Why is your skin brown?


Little boy Stock Photo by ©eaniton 8773829
Photo-Google

Is what the toddler asked me. I was a cashier in a convenience store. I wasn’t insulted, before I could respond, his mother whisked him away.

Children aren’t born racist, they are taught.

Throughout the years, my friends and I have shared stories about our upbringing. The sentences below reflect what we were told by some family members and adults in our lives.

You can have all the white friends you want, but you will never be white, they will never accept you, you will always be a nigger.

Chinese people don’t know how to use knife and forks like us, they eat with sticks.

You cant wear that, only Negros and t Mexicans wear purple.

You have to keep an eye on black people, they will rob you blind.

Look at um, with their racist asses. I hate white people

He trying to be white, talking all proper, like a white person.

Those Mexicans are nasty, they bring their filth to America

You are white! don’t you know that! The coloreds hate white people! They gonna take you somewhere and kill you! Get that through your head!

I don’t want my girls around those people….

If my child married a ____________ I would disown her.

They want special rights, so they can look down On whites.

They all lie.

Last summer, I reconnected with some old friends Via zoom. We were in school in the late sixties, early seventies, during a time when governments forced school integration. While black and brown children had an option of attending a white school. Some white children were forced to attend a school of color.

To say the initial transition period was rocky was understatement. Angry parents and resentful students. If you were the minority, you was taunted and often physically attacked by some of the majority. The source of the anger, was often our parents and elders. Being a big black kid, I wasn’t attacked. Some black kids resented me for having non black friends and I wasn’t trusted by some in my community. I learned, a few of my White, Asian and Mexican friends experienced the same thing from members of their community.

After school we lost contact. I couple of people I kept in touch with are no longer with us today. Death, Divorce and Children.

As kids ,we were very aware what was happening in the world and in our own communities. One day a member of our posse just disappeared, one day he wasn’t in school. I learned during the call, that he was beaten by his father after someone saw us eating together in a McDonalds. His entire family moved out of San Pablo.

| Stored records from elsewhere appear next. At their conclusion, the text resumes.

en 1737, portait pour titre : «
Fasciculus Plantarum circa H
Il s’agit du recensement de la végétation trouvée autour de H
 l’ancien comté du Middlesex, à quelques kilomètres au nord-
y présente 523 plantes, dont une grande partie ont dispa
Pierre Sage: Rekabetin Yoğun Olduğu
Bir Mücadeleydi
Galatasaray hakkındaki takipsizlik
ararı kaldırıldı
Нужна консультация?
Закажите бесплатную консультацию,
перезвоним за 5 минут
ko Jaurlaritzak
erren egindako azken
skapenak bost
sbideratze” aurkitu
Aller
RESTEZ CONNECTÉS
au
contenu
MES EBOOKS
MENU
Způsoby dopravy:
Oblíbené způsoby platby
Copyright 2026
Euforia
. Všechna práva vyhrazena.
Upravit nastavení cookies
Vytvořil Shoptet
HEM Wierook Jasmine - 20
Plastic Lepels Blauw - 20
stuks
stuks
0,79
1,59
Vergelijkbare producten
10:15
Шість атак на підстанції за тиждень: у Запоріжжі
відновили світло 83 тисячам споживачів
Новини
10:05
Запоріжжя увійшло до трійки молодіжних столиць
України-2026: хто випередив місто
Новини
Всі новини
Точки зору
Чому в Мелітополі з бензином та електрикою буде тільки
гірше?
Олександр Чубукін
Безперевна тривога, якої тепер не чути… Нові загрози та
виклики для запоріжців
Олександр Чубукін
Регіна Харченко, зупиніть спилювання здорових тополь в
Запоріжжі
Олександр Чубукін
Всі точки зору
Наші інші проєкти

Fifty years, there are only a few of us left. Old men on Facebook, wondering if so and so is still alive? We all agreed, we were better off than our parents due to integration. Like our parents we saw color, what we didn’t share was their fear, and ignorance. There was some bump and hurdles through the years but we worked them out.

Over time we stopped labeling our friendship…… My Black friend, my Japanese friend, my White friend, my Mexican friend. Overtime, we simply became buddies.

Covid has changed some of us forever. I have a new appreciation for life. If it weren’t for Covid, I don’t believe I would have reached out to old friends. Men I haven’t seen in forty, fifty years, we are all planning to get together in the spring, I’ll have my insults ready.